HC Deb 26 November 1917 vol 99 cc1748-50

(1) A candidate at a Parliamentary election (other than a university election) shall deposit, or cause to be deposited, with the returning officer, during the time appointed for the election, the sum of one hundred and fifty pounds, and if he fails to do so he shall be deemed to be withdrawn within the provisions of the Ballot Act, 1872.

(2) The deposit may be made by the deposit of any legal tender or, with the consent of the returning officer, in any other manner.

(3) If after the deposit is made the candidate is withdrawn in pursuance of the provisions of the Ballot Act, 1872, the deposit shall be returned to the candidate; and if the candidate dies after the deposit is made and before the poll is commenced, the deposit shall be returned to his personal representative.


I beg to move, in Subsection (1), to leave out "(other than a university election)."

This relates to the Clause enacting that every candidate shall make a deposit which shall not be returned unless he polls a certain proportion of the votes. As the Clause stands, university elections are excluded, but it is the desire of all the universities that they should partake of this safeguard against crank candidates.


I beg to second the Amendment. If the purpose of a deposit is to ensure a guarantee of good faith, I assume that it ought to apply no less in a university election than in any other. I do not see any reason for distinguishing between university elections and any other case.


I am willing to accept this Amendment. If the universities desire a deposit, I do not see any objection to it.

Amendment agreed to.


I beg to move, in Subsection (1), after the word "election" ["Parliamentary election"], to insert the words "or someone on his behalf."

A candidate may not be in England at the time of the election if the election takes place before the conclusion of hostilities. This Amendment is necessary because, although the Home Secretary in Committee has included the words "or cause to be deposited," yet in that case, as well as in the case of direct deposit, it is the action of the candidate himself. It may and very likely will happen that the candidate is not in a position to give any directions at all, in which case the chairman of the party, if there be such a thing, or whoever is responsible, should be in a position to make a deposit on his account. This will particularly apply to Labour candidates. It will be necessary for them and for many of us to have the deposit made for them, and unless it is clearly recognised that the deposit may be made by someone other than the candidate or by his personal direction it may prove to be in practice very difficult. I cannot conceive any objection to this. It provides for a contingency which may arise, especially in relation to candidates in distant theatres of war. It is an Amendment made without any arrière pensée to help the arrangements for the election, and I hope that it will be accepted without any difficulty.

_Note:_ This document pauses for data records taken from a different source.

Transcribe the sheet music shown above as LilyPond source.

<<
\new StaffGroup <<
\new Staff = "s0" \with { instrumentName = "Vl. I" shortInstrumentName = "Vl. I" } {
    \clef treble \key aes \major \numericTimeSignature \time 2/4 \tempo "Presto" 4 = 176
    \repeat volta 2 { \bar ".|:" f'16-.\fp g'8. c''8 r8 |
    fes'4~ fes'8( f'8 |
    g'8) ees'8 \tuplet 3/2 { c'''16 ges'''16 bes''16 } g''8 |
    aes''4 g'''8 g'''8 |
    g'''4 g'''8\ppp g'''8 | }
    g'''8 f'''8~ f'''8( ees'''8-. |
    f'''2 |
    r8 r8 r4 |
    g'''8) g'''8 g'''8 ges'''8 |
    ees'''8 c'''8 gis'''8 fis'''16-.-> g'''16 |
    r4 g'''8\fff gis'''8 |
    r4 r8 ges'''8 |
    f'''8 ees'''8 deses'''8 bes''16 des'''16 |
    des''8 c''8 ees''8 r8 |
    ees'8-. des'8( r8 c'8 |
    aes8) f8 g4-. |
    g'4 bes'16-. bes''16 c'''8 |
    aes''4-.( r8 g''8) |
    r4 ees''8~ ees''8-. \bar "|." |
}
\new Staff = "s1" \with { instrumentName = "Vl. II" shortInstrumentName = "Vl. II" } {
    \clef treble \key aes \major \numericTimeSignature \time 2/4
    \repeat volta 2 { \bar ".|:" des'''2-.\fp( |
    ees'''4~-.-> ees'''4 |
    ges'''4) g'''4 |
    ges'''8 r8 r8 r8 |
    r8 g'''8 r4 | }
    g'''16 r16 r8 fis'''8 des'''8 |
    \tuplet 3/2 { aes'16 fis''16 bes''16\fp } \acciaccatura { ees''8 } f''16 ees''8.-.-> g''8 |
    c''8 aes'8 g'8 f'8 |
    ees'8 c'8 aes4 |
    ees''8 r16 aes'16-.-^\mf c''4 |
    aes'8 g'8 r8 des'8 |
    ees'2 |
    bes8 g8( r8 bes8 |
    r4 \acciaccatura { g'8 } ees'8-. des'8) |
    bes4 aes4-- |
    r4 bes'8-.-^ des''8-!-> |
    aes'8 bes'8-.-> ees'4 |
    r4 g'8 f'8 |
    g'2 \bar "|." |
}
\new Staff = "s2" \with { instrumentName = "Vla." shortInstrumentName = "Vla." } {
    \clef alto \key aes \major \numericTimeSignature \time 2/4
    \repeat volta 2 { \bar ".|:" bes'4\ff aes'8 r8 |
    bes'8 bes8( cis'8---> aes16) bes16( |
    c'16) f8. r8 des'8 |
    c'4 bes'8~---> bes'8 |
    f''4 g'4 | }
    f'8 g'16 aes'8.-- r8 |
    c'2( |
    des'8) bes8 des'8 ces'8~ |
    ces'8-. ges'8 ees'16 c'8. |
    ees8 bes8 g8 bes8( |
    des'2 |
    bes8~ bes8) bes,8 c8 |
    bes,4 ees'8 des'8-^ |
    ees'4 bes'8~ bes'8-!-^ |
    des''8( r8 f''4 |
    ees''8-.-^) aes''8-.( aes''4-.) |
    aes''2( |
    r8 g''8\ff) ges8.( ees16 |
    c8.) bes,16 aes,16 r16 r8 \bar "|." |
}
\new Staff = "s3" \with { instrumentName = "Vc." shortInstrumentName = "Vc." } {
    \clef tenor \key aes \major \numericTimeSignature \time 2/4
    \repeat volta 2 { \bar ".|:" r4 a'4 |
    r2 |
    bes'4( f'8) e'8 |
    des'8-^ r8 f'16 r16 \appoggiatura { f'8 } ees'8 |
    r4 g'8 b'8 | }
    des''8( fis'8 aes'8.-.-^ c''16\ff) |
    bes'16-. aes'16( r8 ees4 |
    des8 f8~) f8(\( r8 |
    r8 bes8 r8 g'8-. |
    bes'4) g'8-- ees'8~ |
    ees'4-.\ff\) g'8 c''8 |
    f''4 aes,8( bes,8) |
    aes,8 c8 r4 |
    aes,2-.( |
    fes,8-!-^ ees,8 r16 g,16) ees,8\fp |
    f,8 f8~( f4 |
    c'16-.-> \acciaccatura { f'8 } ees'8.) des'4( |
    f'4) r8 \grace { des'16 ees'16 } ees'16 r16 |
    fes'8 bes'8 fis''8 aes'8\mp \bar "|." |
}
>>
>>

I beg to second the Amendment.


I confess that I thought that this point was entirely covered by the provision in the Bill that the candidate should either deposit or cause to be deposited. I think that that would cover every case where a deposit is made on behalf of a candidate. I do not know if my hon. Friend thinks otherwise, but personally I believe his words to be entirely unnecessary.


The matter has been well considered from the practical point of view, and I feel sure that if there is any doubt we certainly ought to have these words. If these men who are serving abroad were to be in any way prejudiced if an election took place during the War it would be altogether contrary to the spirit of the House, and we should provide that there can be no difficulty in any case on the question of deposit with regard to these men.

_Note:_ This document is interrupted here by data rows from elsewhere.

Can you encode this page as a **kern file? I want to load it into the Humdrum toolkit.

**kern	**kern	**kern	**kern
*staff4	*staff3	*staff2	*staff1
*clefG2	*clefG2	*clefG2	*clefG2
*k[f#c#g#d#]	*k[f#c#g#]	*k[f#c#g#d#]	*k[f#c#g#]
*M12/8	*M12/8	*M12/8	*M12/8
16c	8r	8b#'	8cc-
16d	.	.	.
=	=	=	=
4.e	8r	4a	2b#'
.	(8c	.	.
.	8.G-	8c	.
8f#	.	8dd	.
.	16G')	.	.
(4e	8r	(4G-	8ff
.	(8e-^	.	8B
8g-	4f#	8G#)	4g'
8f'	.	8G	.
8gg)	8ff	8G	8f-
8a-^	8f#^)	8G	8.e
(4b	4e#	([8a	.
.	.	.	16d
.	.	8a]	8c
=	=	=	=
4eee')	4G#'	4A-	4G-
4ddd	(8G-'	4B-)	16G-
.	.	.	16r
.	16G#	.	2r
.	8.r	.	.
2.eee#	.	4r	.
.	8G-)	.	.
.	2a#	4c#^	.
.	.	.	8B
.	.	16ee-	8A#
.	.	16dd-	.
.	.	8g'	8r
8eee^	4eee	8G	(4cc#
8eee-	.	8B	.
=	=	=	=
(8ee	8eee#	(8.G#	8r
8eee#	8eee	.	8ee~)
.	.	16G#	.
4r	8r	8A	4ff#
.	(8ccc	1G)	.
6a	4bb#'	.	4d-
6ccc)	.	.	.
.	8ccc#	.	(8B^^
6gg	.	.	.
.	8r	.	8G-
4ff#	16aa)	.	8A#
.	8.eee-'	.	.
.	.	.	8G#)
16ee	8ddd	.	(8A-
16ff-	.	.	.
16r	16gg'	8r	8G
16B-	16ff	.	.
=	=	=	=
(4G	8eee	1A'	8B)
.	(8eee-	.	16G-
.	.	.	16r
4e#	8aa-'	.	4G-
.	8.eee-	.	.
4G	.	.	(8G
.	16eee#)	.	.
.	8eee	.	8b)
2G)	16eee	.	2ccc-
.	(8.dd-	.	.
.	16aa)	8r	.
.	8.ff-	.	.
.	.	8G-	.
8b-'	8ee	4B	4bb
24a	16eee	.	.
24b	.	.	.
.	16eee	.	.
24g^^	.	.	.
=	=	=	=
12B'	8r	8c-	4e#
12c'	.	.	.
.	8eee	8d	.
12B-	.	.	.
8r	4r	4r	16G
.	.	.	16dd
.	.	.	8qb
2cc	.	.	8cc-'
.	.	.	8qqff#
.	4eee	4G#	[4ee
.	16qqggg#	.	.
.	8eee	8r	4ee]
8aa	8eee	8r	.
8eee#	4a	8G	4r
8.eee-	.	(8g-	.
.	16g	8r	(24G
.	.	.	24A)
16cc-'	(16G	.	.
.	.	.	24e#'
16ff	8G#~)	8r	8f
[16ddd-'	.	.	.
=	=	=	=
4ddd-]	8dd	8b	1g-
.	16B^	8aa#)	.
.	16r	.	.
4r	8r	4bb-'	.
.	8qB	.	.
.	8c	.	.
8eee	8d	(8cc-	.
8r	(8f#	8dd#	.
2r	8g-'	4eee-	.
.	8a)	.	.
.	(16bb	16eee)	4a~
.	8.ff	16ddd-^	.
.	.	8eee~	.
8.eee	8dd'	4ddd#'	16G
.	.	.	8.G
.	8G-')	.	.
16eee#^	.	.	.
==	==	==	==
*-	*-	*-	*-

Can there be any doubt about it? The words are "shall deposit or causes to be deposited." That is, either deposit himself or cause to be deposited by somebody else.


Surely "cause to be deposited" means by the direction of the candidate. In the absence of communication with the candidate we should allow the money to be paid on his behalf.


Perhaps there is a little more substance in the matter than the right hon. Gentleman realises. The candidate who causes the money to be paid, of course, actually takes the action for himself. But my lion. and learned Friend desires that a man, who will probably be well known in a district, should not be passed over when he is absent owing to circumstances which are not in his control. You may have a sudden election. The electors may very likely wish to return this man and you cannot in the short time available communicate to him and get his instructions to make a deposit. Therefore, somebody must make the deposit on his behalf and nominate him. That is really what I think is meant. Of course, on the other hand, there is the possibility that a deposit may be made in the case of a candidate of less substance, but on the whole I think that these words might be inserted, and if they are found later on to be likely to lead to an objectionable result they could easily be taken out.


I will not resist it if it is persisted in.

Amendment agreed to.

Further Amendment made: In Subsection (3), leave out the word "candidate" ["candidate is withdrawn"], and insert instead thereof the words "person by whom the deposit was made."—[Mr. Nield.]